Le vice de la lecture
Peu de vices sont plus difficiles à éradiquer que ceux qui sont généralement considérés comme des vertus. Le premier d’entre eux est celui de la lecture. Que lire du rebut soit un vice est habituellement admis, mais lire en soi — l’habitude de la lecture, aussi nouvelle soit-elle — se range déjà aux côtés d’autres vertus patentées, telles qu’être économe, sobre, matinal et faire régulièrement de l’exercice. Il y a en réalité quelque chose d’étrangement agressif dans l’attitude vertueuse du lecteur par devoir. Par ceux qui s’en sont tenus aux humbles chemins du précepte, le lecteur par devoir est vénéré comme un modèle de perfection. «J’aurais aimé lire comme vous le faites», déclare le novice sans lettres à cet adepte du superfétatoire, et notre lecteur, accoutumé aux encens de la déférence sans réserve, envisage tout naturellement son occupation comme un remarquable exploit intellectuel.
Se forcer à lire — «lire par volonté», en quelque sorte — n’est pas plus lire que l’érudition n’est la culture. Lire vraiment est un réflexe; le lecteur-né lit aussi inconsciemment qu’il respire; et pour pousser l’analogie plus avant, lire n’est pas plus une vertu que respirer. Plus on confère à l’acte du mérite, plus il en devient stérile.

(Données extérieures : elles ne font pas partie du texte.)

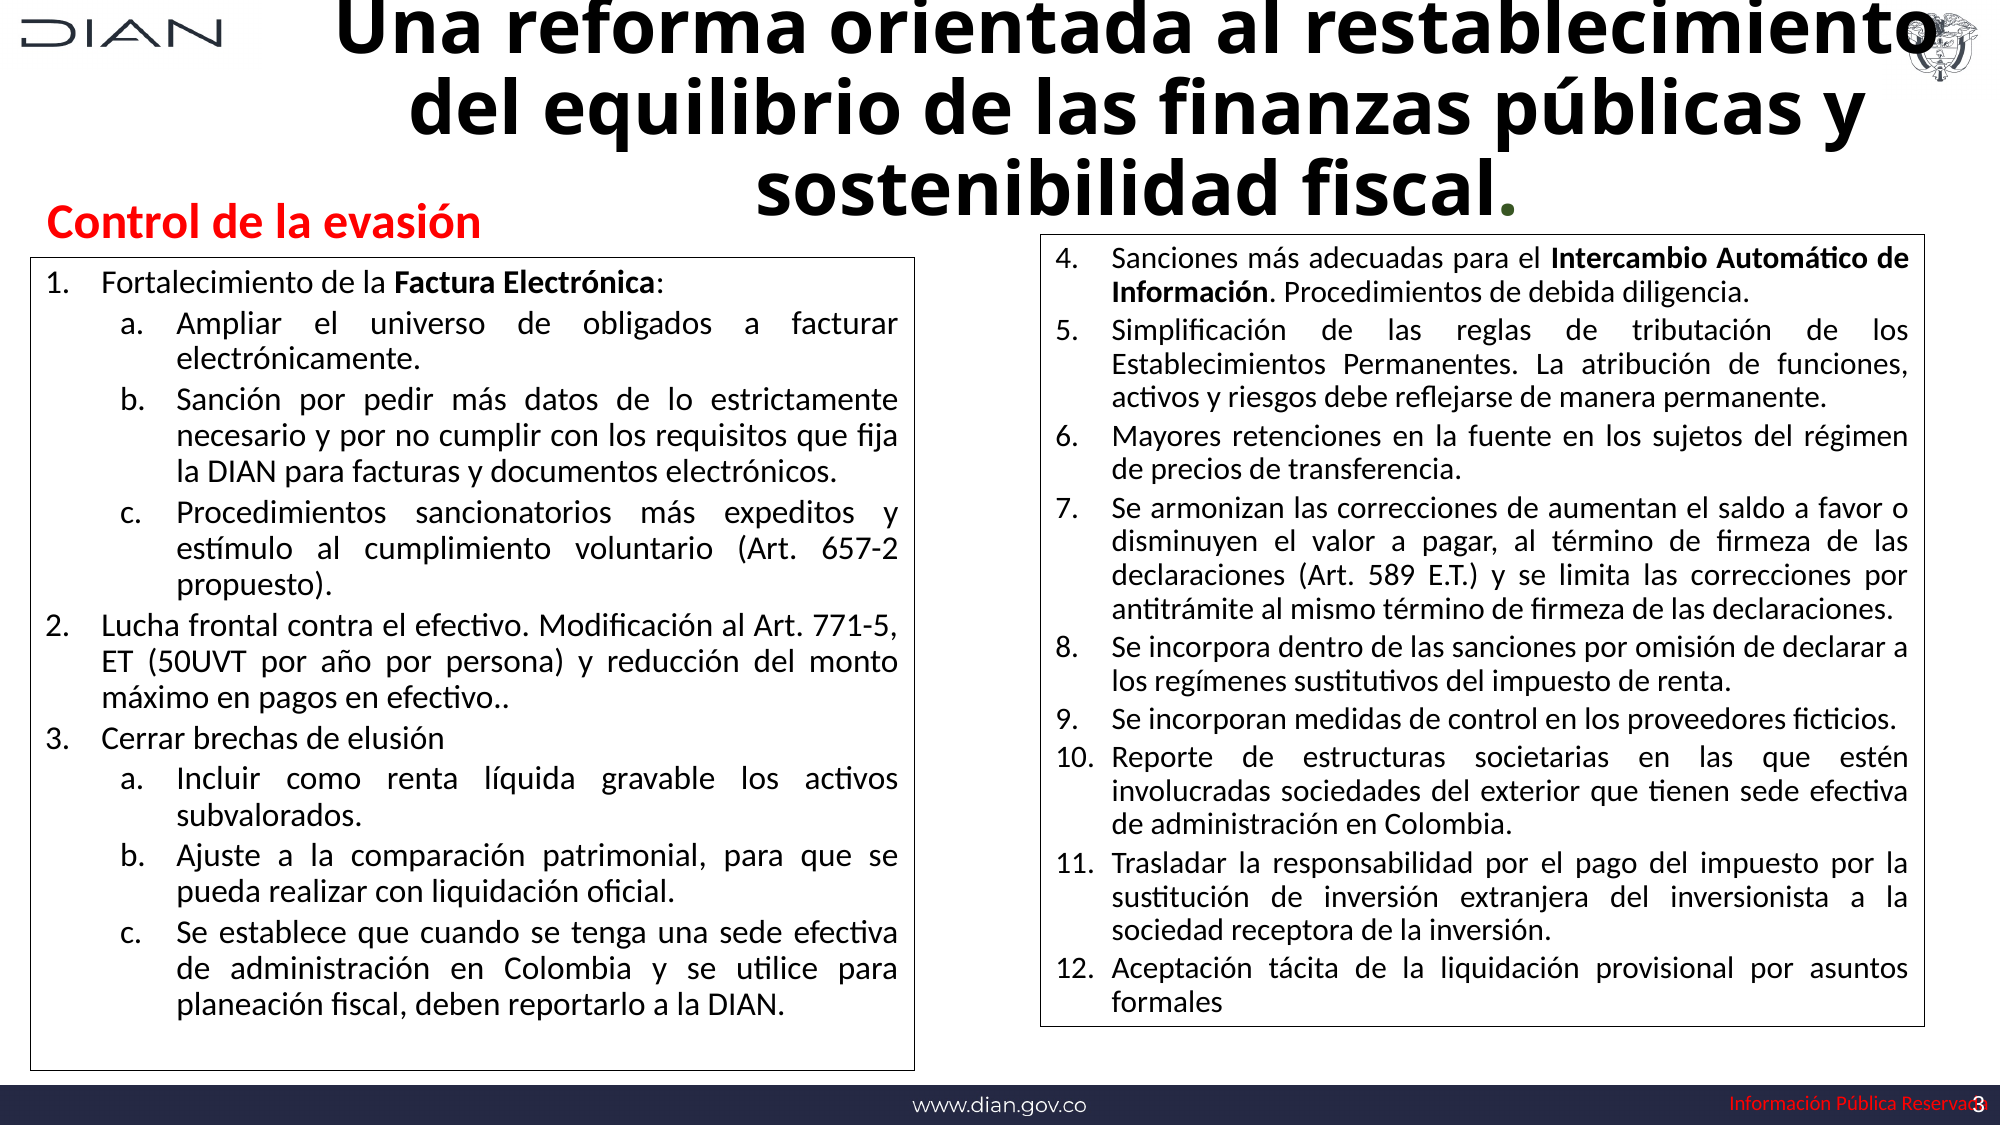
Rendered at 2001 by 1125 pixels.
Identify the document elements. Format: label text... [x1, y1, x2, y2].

text_box Sanciones más adecuadas para el Intercambio Automático de Información. Procedimientos de debida diligencia. Simplificación de las reglas de tributación de los Establecimientos Permanentes. La atribución de funciones, activos y riesgos debe reflejarse de manera permanente. Mayores retenciones en la fuente en los sujetos del régimen de precios de transferencia. Se armonizan las correcciones de aumentan el saldo a favor o disminuyen el valor a pagar, al término de firmeza de las declaraciones (Art. 589 E.T.) y se limita las correcciones por antitrámite al mismo término de firmeza de las declaraciones. Se incorpora dentro de las sanciones por omisión de declarar a los regímenes sustitutivos del impuesto de renta. Se incorporan medidas de control en los proveedores ficticios. Reporte de estructuras societarias en las que estén involucradas sociedades del exterior que tienen sede efectiva de administración en Colombia. Trasladar la responsabilidad por el pago del impuesto por la sustitución de inversión extranjera del inversionista a la sociedad receptora de la inversión. Aceptación tácita de la liquidación provisional por asuntos formales [1040, 234, 1925, 1027]
title Una reforma orientada al restablecimiento del equilibrio de las finanzas públicas y sostenibilidad fiscal. [275, 1, 2000, 220]
text_box Control de la evasión [32, 181, 498, 257]
picture [0, 0, 262, 70]
text_box Fortalecimiento de la Factura Electrónica: Ampliar el universo de obligados a facturar electrónicamente. Sanción por pedir más datos de lo estrictamente necesario y por no cumplir con los requisitos que fija la DIAN para facturas y documentos electrónicos. Procedimientos sancionatorios más expeditos y estímulo al cumplimiento voluntario (Art. 657-2 propuesto). Lucha frontal contra el efectivo. Modificación al Art. 771-5, ET (50UVT por año por persona) y reducción del monto máximo en pagos en efectivo.. Cerrar brechas de elusión Incluir como renta líquida gravable los activos subvalorados. Ajuste a la comparación patrimonial, para que se pueda realizar con liquidación oficial. Se establece que cuando se tenga una sede efectiva de administración en Colombia y se utilice para planeación fiscal, deben reportarlo a la DIAN. [30, 257, 915, 1071]
picture [0, 1085, 2000, 1125]
slide_number 3 [1550, 1085, 2000, 1122]
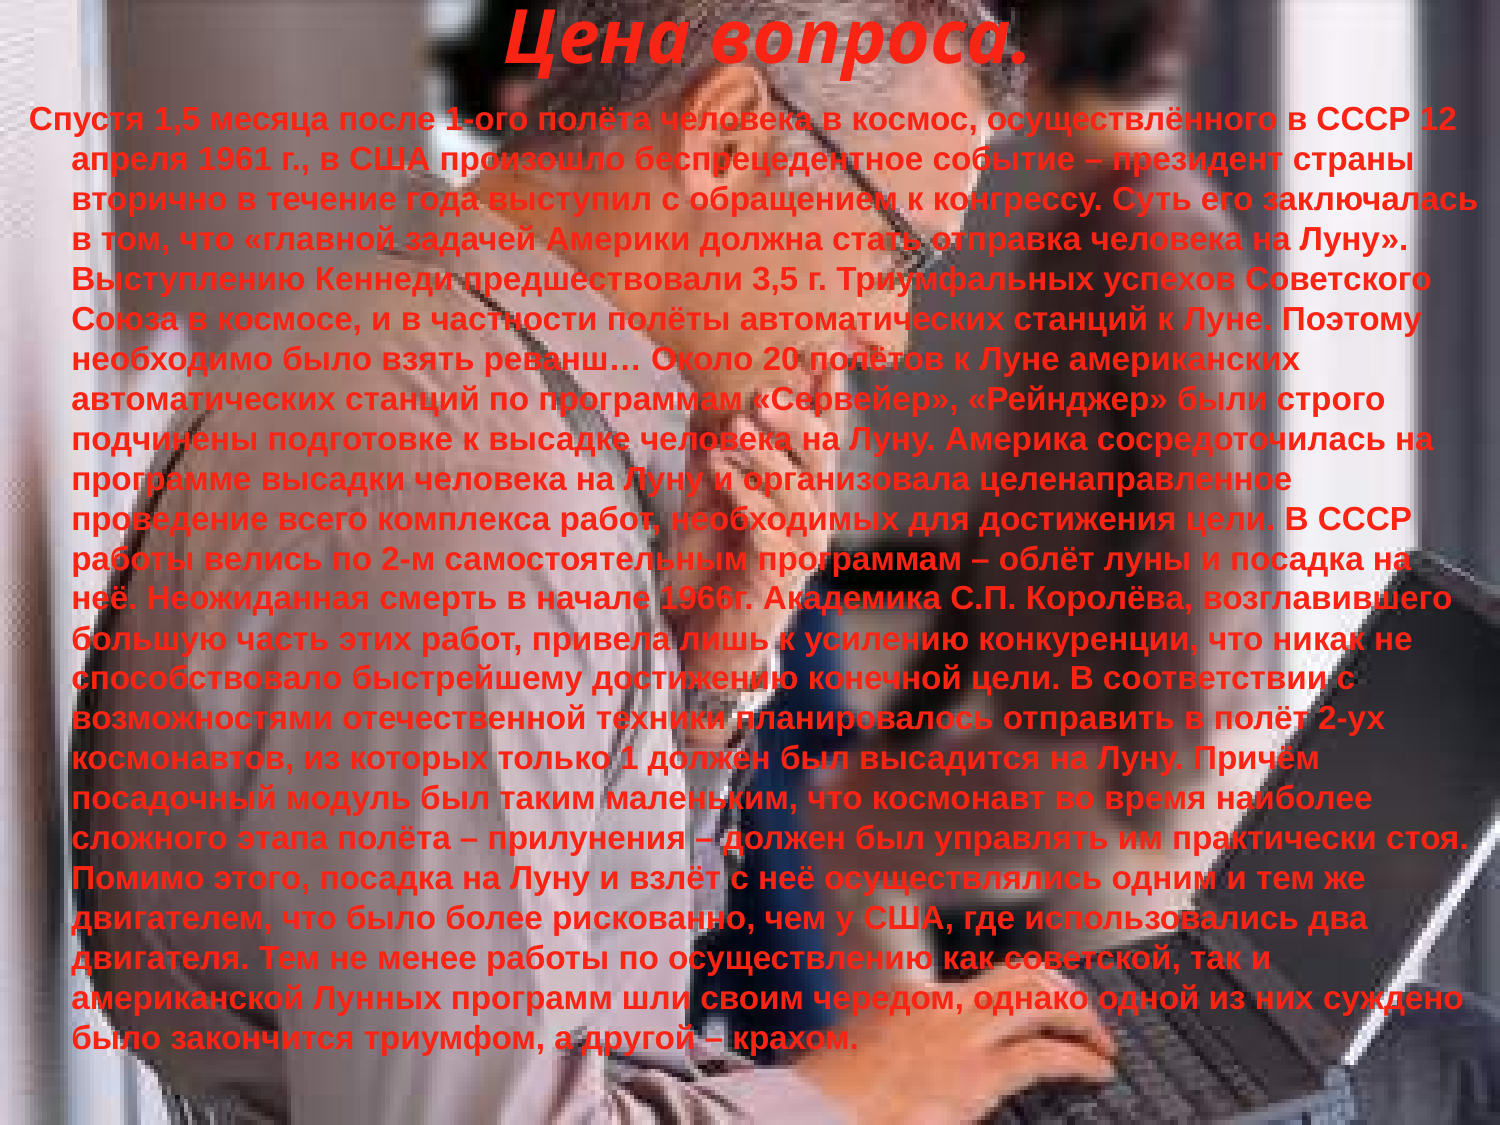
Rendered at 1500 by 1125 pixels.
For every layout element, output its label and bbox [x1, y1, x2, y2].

list [0, 0, 1500, 1125]
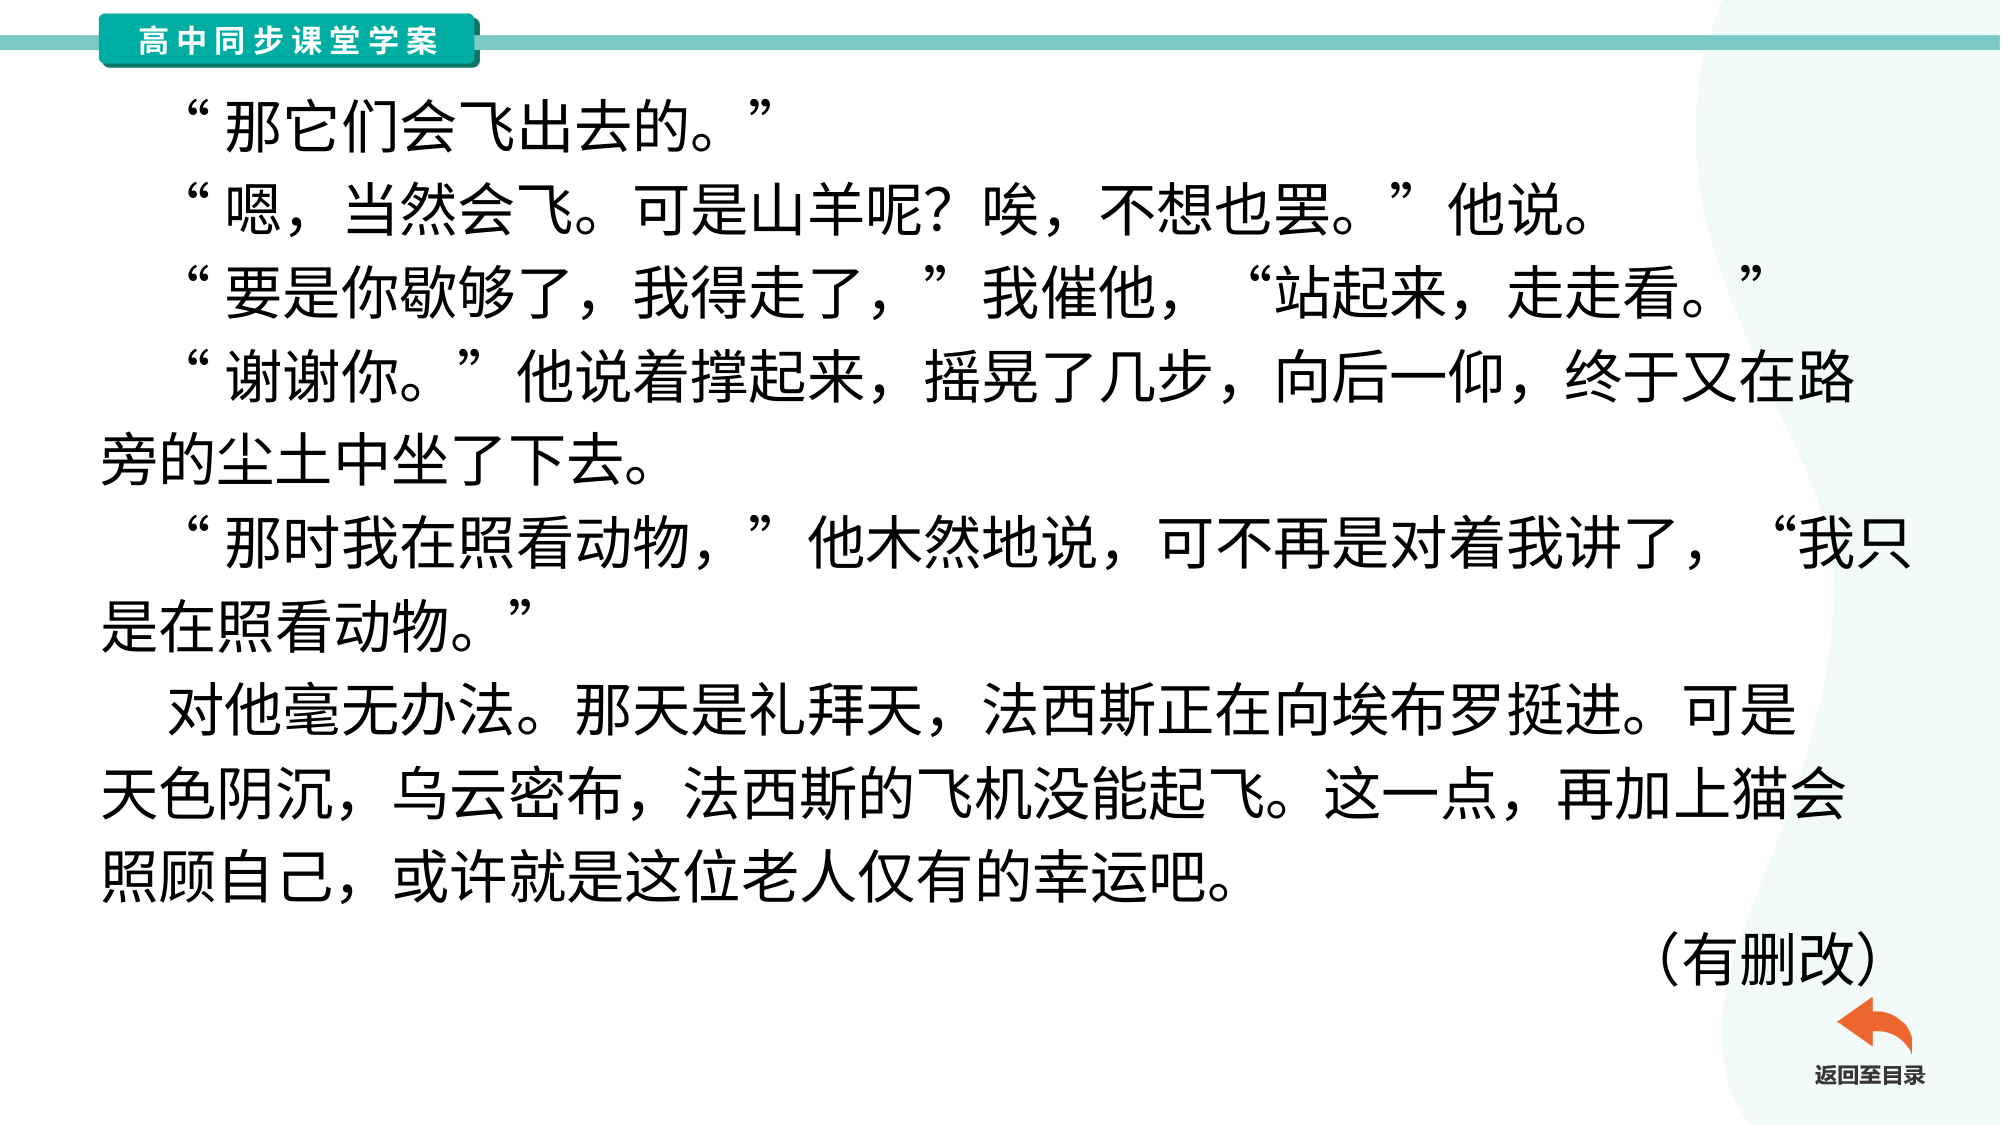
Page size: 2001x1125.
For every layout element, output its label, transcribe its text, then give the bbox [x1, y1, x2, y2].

picture [0, 0, 2000, 1125]
text_box “那它们会飞出去的。” “嗯，当然会飞。可是山羊呢？唉，不想也罢。”他说。 “要是你歇够了，我得走了，”我催他，“站起来，走走看。” “谢谢你。”他说着撑起来，摇晃了几步，向后一仰，终于又在路 旁的尘土中坐了下去。 “那时我在照看动物，”他木然地说，可不再是对着我讲了，“我只 是在照看动物。” 对他毫无办法。那天是礼拜天，法西斯正在向埃布罗挺进。可是 天色阴沉，乌云密布，法西斯的飞机没能起飞。这一点，再加上猫会 照顾自己，或许就是这位老人仅有的幸运吧。 （有删改） [100, 76, 1899, 985]
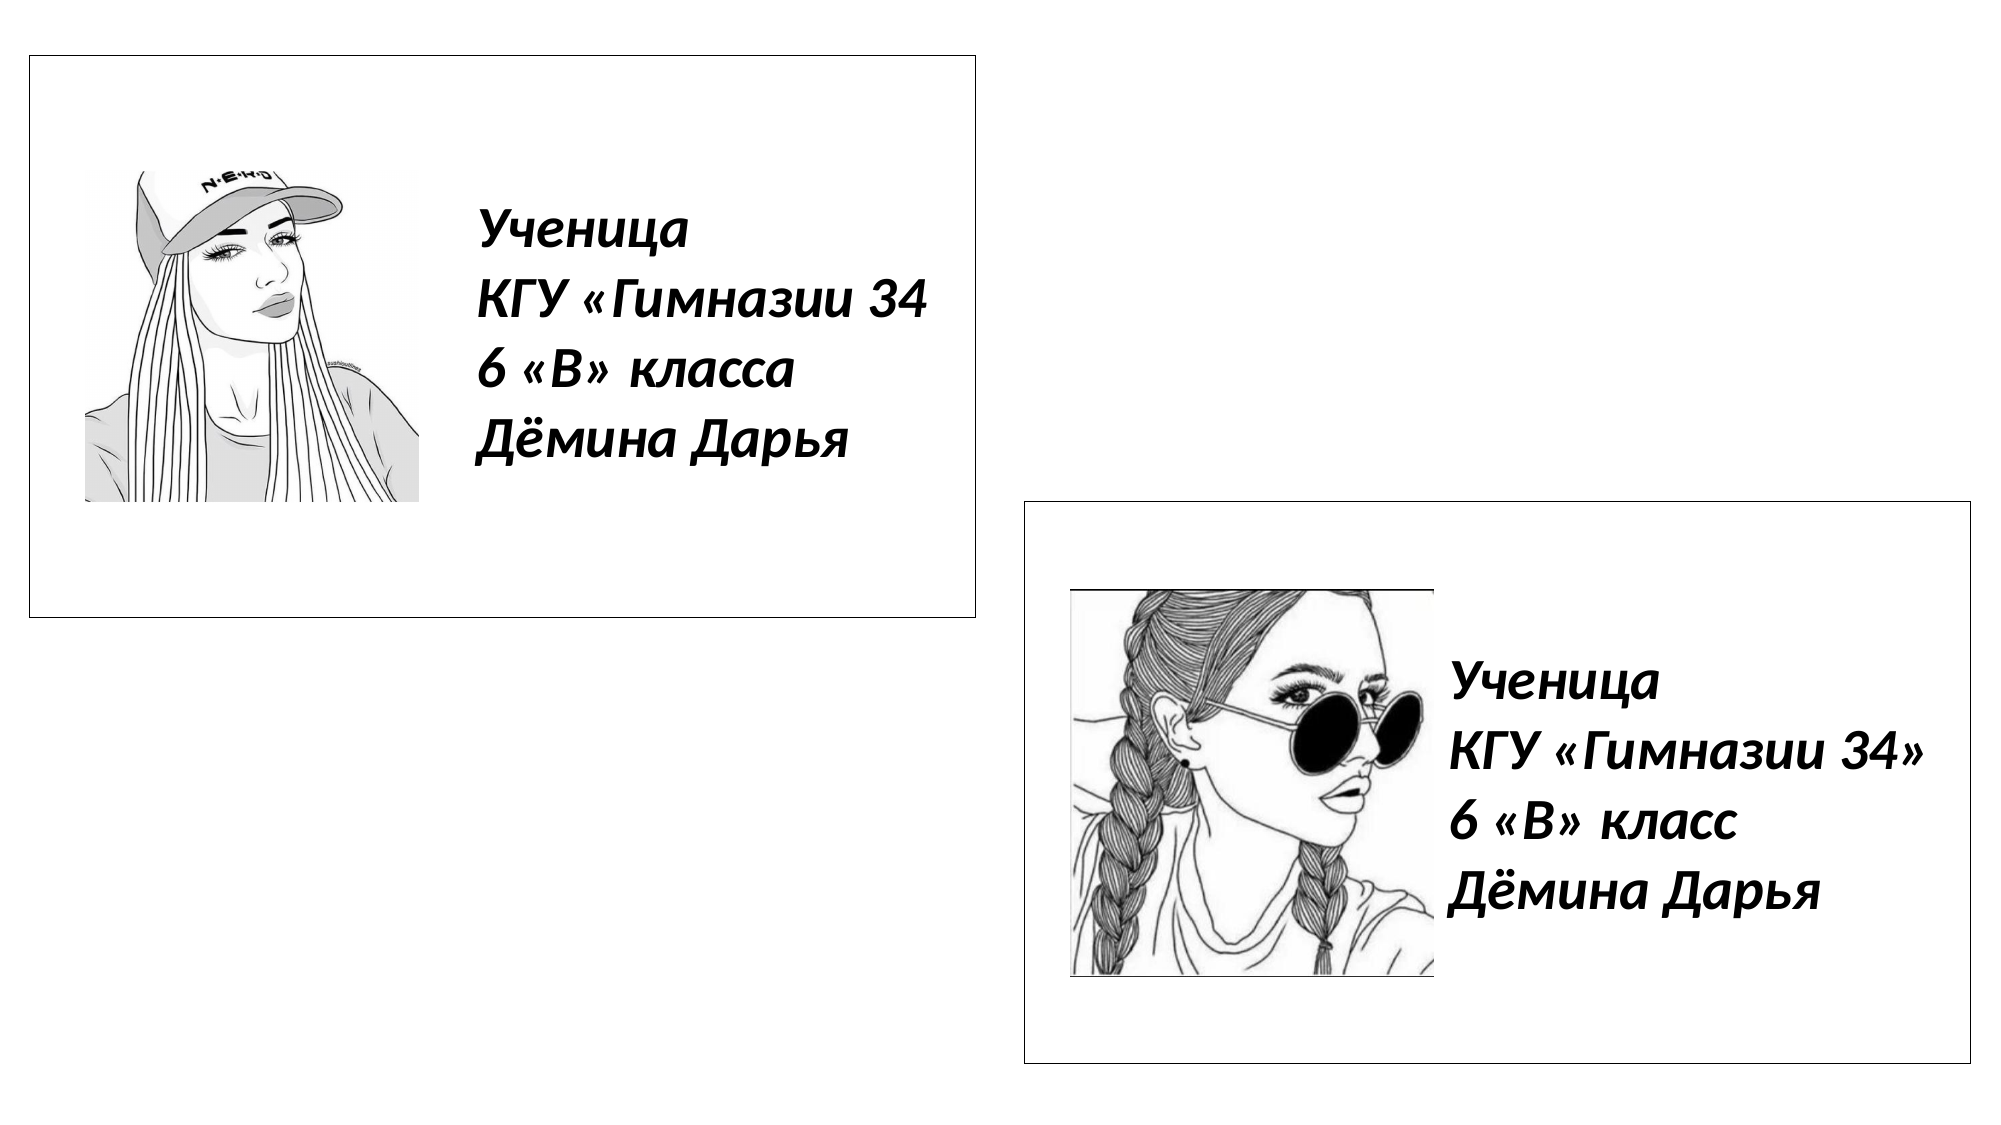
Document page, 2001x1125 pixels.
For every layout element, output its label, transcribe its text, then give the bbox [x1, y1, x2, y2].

(…) L’idée à la mode selon laquelle lire est une qualité morale a hélas conduit nombre de consciencieuses personnes à renoncer à leur innocent badinage avec les livres pour des relations bien plus épuisantes avec la littérature. Ceux-là se font «un devoir de lire». Le «programme» des plus ambitieux d’entre eux inclut la vaste résolution d’être au courant de tout ce qui s’écrit! Le désir de se tenir au courant est, semble-t-il, la plus grande motivation de cette catégorie de lecteurs: ils semblent envisager la littérature comme un funiculaire à bord duquel on ne peut «embarquer» qu’en courant à toutes jambes; pendant qu’on trouvera le lecteur-né en se promenant avec indolence en diligences et autres chaises de poste, vaguement au fait des nouveaux moyens de locomotion.
Edith Wharton, Le vice de la lecture.
— Traduit de l’américain par Shaïne Cassim.
Paris: Les Éditions du Sonneur, La Petite Collection, 2009.